▶ [ACTIVITIES]:
(a) In the post about strawberry picking, what did the old man at the gate jokingly say he would do?
(b) Quote the strawberry-picking post word for word from "We'd return home" to "times with cereal.".

▶ [TEXT SHOWN]:
- Opening Delimiter -

Wednesday, October 20, 2010

Growing Intolerance

My family used to go strawberry picking every spring or summer. There are several different farms around that produce whole fields of the bright red berries, and depending on the prices, we'd go to a different one every year. My parents always warned me about pesticides, but I would sneak a few of the juicy red fruits into my mouth when they weren't looking. After we finished picking, the old man at the gate who ran the strawberry field would jokingly tell me that he was going to do a tongue check to make sure I didn't eat any. He must have known by my bright red tongue, but he always laughed and then just let my parents pay for the ones we picked.
We'd return home with arms full of the little green cartons filled to the brim with big, triangular, deeply rouged berries, and I would hurry for them, enjoying every ripe bite with sugar or without. We never cooked with them, really. We just ate them, plain and simple, sometimes with whipped cream and other times with cereal.

- Closing Delimiter -

▶ [DATASET CONTENT]:
- Opening Delimiter -

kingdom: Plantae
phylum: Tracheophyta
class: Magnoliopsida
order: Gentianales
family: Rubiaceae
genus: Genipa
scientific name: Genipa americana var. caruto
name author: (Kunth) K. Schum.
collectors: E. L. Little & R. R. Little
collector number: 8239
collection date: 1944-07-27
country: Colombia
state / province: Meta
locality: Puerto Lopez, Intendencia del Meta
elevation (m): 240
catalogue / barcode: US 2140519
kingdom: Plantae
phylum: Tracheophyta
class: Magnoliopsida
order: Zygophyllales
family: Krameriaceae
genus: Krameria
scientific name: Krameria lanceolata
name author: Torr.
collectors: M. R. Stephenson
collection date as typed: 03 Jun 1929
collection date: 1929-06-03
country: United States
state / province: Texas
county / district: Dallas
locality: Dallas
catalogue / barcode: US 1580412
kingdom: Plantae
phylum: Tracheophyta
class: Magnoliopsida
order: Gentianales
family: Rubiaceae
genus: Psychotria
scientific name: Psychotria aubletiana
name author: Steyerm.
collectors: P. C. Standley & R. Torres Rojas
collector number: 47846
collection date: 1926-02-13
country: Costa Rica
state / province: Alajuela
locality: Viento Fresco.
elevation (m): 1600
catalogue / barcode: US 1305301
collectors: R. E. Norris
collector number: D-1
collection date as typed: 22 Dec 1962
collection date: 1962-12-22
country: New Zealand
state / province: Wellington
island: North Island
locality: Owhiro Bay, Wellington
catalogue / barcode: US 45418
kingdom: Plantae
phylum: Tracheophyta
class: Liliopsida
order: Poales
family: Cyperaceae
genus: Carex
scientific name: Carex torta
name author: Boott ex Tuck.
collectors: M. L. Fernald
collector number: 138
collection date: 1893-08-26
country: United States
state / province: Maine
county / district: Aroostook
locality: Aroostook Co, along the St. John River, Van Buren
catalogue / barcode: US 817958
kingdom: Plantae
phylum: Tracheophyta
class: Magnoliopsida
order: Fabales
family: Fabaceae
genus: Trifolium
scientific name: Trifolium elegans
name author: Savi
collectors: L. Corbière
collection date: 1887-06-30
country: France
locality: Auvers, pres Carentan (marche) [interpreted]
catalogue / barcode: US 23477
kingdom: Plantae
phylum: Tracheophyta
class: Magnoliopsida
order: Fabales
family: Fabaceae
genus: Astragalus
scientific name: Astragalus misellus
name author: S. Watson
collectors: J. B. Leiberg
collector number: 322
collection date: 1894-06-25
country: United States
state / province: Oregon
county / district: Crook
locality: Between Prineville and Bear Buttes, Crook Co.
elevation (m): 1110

- Closing Delimiter -

▶ [ANSWER SET]:
(a) He said he would do a tongue check to make sure no strawberries had been eaten.

(b)
We'd return home with arms full of the little green cartons filled to the brim with big, triangular, deeply rouged berries, and I would hurry for them, enjoying every ripe bite with sugar or without. We never cooked with them, really. We just ate them, plain and simple, sometimes with whipped cream and other times with cereal.